The forty-year reign of Assurbanipal was by far the longest Assyrian history and may be regarded as the apex of the empire. It can be divided into three phases, even though the chronological sequence of events is not firmly established. From 669 to 653, Assyrian military forces were concentrated in Egypt. Memphis was recaptured, and Thebes sacked, in 664. Assurbanipal boasted of these victories, but it is far from certain that he personally campaigned there. Relations between Assyria and Elam had stayed cordial between 690 and 6565, but a sudden change took place in 664. The best-known episode of the ferocious war that followed is the famous “banquet scene under the vine,” which depicts Assurbanipal and his consort relaxing in a garden where, from a tree, dangles the head of the Elamite ruler Te’umman.
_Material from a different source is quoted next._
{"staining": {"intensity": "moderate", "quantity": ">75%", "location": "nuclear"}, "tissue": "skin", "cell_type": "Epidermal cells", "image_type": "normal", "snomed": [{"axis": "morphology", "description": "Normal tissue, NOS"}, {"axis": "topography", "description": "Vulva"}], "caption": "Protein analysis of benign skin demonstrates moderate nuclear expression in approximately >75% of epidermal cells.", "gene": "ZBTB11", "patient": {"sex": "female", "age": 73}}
The Egyptian pharoah Psamtik (Psammetichus) I, taking advantage of this war, revolted in 653 and expelled the Assyrians from Egypt. The country was definitively lost to the Assyrians, who found themselves incapable of launching a counterattack. This episode marks the limits of Assyrian imperialism; it was unrealistic to incorporate into the empire such a distant and profoundly different country as Egypt. Immediately after the (temporary) conclusion of the Elamite war, the revolt of Shamash-shum-ukin broke out in Babylonia, lasting from 652 to 648. Babylon fell after a protracted war and siege of two years, but the suppression of the rebellion exhausted Assyria militarily. A certain Kandalanu was installed on the throne of Babylon by Assurbanipal, who also punished the Elamites and the Arabs who had sided with his brother. Numerous tablets were confiscated from Babylonian scholars to stock the famous library of Nineveh. The last phase of Assurbanipal’s reign is poorly known because we have no inscriptions dated after 639.
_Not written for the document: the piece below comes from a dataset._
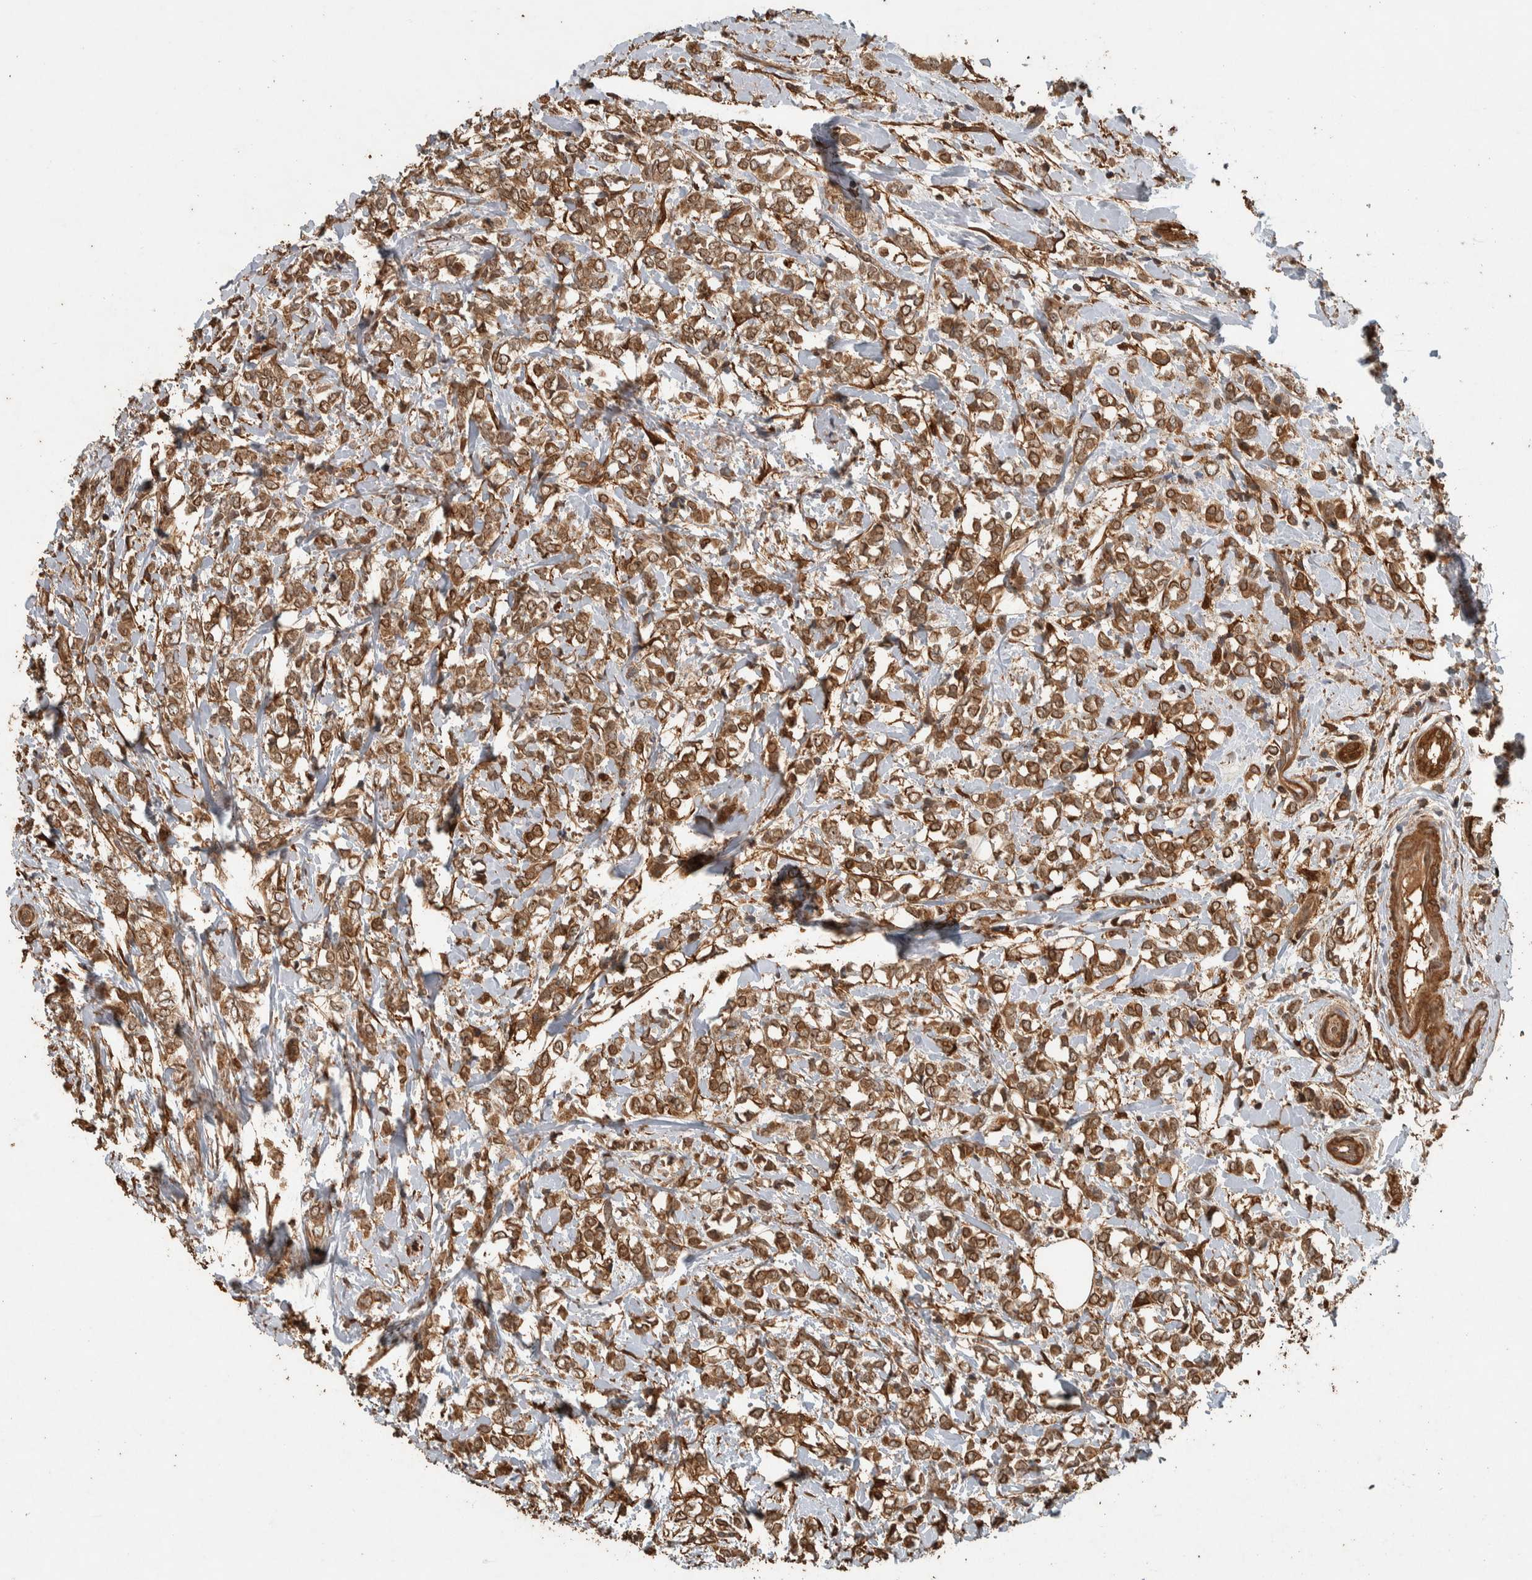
{"staining": {"intensity": "moderate", "quantity": ">75%", "location": "cytoplasmic/membranous,nuclear"}, "tissue": "breast cancer", "cell_type": "Tumor cells", "image_type": "cancer", "snomed": [{"axis": "morphology", "description": "Normal tissue, NOS"}, {"axis": "morphology", "description": "Lobular carcinoma"}, {"axis": "topography", "description": "Breast"}], "caption": "Breast lobular carcinoma stained with IHC demonstrates moderate cytoplasmic/membranous and nuclear staining in about >75% of tumor cells.", "gene": "SPHK1", "patient": {"sex": "female", "age": 47}}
Since 626 the Babylonian Nabopolassar had gradually extended his influence over the south, and Babylon had fallen under his control. In the west, Egypt, recovering its traditional position, posed a growing challenge to Assyria, less and less capable of maintaining its authority in Syria and Palestine. But the most serious threat came from the east. In 625, Cyaxares united the Medes and the Persians under his authority. In 615, Arba՚il was threatened; as early as 614, Asshur was captured and Nineveh was the target of an attack. Nabopolassar and Cyaxares, now allied, laid siege to Nineveh in 612, and the city fell three months later. A final Assyrian attempt at recovery was organized by Assur-uballit II at Harran, but it was crushed in 610 by the Medians and the Babylonians. Now Palestine, Phoenicia, and Syria came under Egyptian influence, and Nabopolassar established his sovereignty over the entire Jazira. Assyria would never rise again from the ashes.